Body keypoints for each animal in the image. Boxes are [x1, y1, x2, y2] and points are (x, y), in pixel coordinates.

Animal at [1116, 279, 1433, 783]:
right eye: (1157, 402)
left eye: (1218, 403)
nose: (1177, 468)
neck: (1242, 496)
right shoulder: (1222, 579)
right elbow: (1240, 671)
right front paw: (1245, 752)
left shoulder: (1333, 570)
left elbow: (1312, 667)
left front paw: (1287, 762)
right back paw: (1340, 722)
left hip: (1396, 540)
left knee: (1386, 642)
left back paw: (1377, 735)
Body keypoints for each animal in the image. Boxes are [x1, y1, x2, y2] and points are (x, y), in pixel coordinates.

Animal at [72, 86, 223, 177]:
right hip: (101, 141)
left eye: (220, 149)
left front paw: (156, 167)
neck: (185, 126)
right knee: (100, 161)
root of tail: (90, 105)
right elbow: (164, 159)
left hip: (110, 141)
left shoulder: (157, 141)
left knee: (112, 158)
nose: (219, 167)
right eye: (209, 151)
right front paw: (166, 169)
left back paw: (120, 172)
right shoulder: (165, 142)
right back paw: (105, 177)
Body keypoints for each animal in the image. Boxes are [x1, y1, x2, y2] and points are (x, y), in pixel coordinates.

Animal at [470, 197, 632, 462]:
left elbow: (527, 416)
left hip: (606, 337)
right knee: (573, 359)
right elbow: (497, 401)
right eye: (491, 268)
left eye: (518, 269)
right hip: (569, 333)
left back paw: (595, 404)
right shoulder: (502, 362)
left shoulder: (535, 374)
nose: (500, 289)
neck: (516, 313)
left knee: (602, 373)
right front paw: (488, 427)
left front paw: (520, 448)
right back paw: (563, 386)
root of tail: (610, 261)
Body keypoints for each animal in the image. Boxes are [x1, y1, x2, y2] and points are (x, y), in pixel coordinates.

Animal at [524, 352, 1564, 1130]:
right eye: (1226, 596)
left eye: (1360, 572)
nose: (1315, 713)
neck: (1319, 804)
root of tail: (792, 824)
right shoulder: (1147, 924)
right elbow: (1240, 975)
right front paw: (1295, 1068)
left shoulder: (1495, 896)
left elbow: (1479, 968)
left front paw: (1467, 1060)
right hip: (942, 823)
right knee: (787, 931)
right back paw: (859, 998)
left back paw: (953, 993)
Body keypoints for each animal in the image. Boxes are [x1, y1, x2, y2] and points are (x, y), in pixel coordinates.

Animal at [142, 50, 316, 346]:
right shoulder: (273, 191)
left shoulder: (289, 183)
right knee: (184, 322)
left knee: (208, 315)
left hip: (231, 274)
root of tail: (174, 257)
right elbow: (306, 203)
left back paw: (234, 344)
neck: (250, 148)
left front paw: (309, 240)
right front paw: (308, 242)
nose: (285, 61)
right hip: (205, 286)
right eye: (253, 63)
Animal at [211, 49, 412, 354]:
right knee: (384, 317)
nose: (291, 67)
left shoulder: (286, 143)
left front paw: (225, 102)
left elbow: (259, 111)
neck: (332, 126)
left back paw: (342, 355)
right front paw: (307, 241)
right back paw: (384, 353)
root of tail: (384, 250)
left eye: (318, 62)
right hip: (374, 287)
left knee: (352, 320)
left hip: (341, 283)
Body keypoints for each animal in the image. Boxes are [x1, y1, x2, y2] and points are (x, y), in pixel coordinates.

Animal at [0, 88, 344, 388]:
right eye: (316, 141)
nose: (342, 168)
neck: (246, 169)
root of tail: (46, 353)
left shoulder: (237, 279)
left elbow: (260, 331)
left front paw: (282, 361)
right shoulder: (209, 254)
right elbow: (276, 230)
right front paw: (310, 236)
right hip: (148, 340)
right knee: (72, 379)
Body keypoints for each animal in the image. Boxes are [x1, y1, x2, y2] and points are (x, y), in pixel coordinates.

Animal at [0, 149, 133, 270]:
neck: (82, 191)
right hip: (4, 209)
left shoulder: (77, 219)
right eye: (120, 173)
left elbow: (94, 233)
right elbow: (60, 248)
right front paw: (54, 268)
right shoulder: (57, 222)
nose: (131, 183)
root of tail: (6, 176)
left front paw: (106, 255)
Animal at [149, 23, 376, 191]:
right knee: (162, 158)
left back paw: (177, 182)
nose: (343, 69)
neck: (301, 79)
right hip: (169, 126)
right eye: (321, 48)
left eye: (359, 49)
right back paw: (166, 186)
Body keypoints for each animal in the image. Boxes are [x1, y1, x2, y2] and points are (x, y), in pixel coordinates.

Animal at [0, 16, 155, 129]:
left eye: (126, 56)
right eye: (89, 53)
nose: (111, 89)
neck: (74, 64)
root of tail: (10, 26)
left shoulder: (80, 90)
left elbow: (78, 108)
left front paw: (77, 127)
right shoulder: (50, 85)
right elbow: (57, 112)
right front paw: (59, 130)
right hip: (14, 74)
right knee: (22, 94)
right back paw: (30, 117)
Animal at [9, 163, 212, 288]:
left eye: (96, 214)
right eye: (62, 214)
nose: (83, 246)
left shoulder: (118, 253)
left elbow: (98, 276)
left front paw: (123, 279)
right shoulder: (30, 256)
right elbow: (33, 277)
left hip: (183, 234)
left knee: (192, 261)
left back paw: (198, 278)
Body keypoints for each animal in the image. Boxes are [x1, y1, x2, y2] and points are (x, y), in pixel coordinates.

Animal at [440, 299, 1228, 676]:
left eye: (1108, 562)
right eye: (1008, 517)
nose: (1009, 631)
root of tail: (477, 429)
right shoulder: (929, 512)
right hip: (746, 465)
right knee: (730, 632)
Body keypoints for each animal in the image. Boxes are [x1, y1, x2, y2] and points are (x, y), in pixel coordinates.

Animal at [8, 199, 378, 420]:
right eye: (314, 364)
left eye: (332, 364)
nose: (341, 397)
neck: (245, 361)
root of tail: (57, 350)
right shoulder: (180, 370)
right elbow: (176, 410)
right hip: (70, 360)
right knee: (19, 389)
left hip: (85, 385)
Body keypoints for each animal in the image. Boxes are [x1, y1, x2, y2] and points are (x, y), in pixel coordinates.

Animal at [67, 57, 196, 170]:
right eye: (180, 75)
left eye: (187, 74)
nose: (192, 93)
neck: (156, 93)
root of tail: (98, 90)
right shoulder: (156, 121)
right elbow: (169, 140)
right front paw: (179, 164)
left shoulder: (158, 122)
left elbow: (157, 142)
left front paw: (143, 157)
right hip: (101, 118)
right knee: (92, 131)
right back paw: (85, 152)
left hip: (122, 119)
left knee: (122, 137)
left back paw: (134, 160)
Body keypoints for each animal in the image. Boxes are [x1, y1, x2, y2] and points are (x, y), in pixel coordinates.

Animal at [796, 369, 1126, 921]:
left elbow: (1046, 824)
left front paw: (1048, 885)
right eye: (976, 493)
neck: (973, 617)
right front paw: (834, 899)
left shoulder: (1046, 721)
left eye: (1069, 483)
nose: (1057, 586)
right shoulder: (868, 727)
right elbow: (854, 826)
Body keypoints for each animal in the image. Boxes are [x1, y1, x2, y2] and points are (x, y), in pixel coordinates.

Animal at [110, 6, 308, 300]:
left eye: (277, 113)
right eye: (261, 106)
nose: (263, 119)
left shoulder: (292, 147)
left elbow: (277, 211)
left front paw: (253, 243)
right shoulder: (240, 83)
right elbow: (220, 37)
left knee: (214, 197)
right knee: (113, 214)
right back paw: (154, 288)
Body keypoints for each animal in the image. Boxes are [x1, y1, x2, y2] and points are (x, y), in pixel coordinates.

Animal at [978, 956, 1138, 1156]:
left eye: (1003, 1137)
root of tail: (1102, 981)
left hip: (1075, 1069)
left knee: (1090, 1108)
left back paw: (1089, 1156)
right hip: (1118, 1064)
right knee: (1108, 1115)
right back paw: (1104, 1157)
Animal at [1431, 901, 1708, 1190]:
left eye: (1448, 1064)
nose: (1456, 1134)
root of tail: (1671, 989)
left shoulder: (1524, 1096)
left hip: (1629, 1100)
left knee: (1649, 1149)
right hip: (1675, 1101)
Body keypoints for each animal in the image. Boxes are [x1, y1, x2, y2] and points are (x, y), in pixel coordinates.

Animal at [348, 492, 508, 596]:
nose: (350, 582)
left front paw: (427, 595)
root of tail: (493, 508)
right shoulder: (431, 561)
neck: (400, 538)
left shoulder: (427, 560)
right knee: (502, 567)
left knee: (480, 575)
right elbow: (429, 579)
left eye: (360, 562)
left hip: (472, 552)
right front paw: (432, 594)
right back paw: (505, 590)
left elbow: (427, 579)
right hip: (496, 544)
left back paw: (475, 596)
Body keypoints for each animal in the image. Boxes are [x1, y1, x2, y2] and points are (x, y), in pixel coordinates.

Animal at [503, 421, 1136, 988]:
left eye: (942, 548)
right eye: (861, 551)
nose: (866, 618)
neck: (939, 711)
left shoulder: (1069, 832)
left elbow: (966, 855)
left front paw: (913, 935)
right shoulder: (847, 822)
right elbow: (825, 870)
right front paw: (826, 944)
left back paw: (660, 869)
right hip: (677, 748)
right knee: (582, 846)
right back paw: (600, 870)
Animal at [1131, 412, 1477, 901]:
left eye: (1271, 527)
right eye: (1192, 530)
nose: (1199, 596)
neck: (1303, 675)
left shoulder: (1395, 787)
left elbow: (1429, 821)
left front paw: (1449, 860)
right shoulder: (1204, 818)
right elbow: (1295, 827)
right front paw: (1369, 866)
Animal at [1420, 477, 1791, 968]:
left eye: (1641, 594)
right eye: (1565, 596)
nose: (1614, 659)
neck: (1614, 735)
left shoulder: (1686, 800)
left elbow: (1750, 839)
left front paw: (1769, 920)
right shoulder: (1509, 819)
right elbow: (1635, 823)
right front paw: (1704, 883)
┄┄┄┄┄┄┄┄┄┄
Restate word for word the entries above from the line with "left eye: (359, 49)" through the line with "right shoulder: (50, 85)", inclusive, leaving out everything else.

left eye: (359, 49)
right back paw: (166, 186)
Body keypoints for each animal in the image. Boxes are [x1, y1, x2, y2] and points are (x, y), in pixel coordinates.

Animal at [0, 16, 155, 129]:
left eye: (126, 56)
right eye: (89, 53)
nose: (111, 89)
neck: (74, 64)
root of tail: (10, 26)
left shoulder: (80, 90)
left elbow: (78, 108)
left front paw: (77, 127)
right shoulder: (50, 85)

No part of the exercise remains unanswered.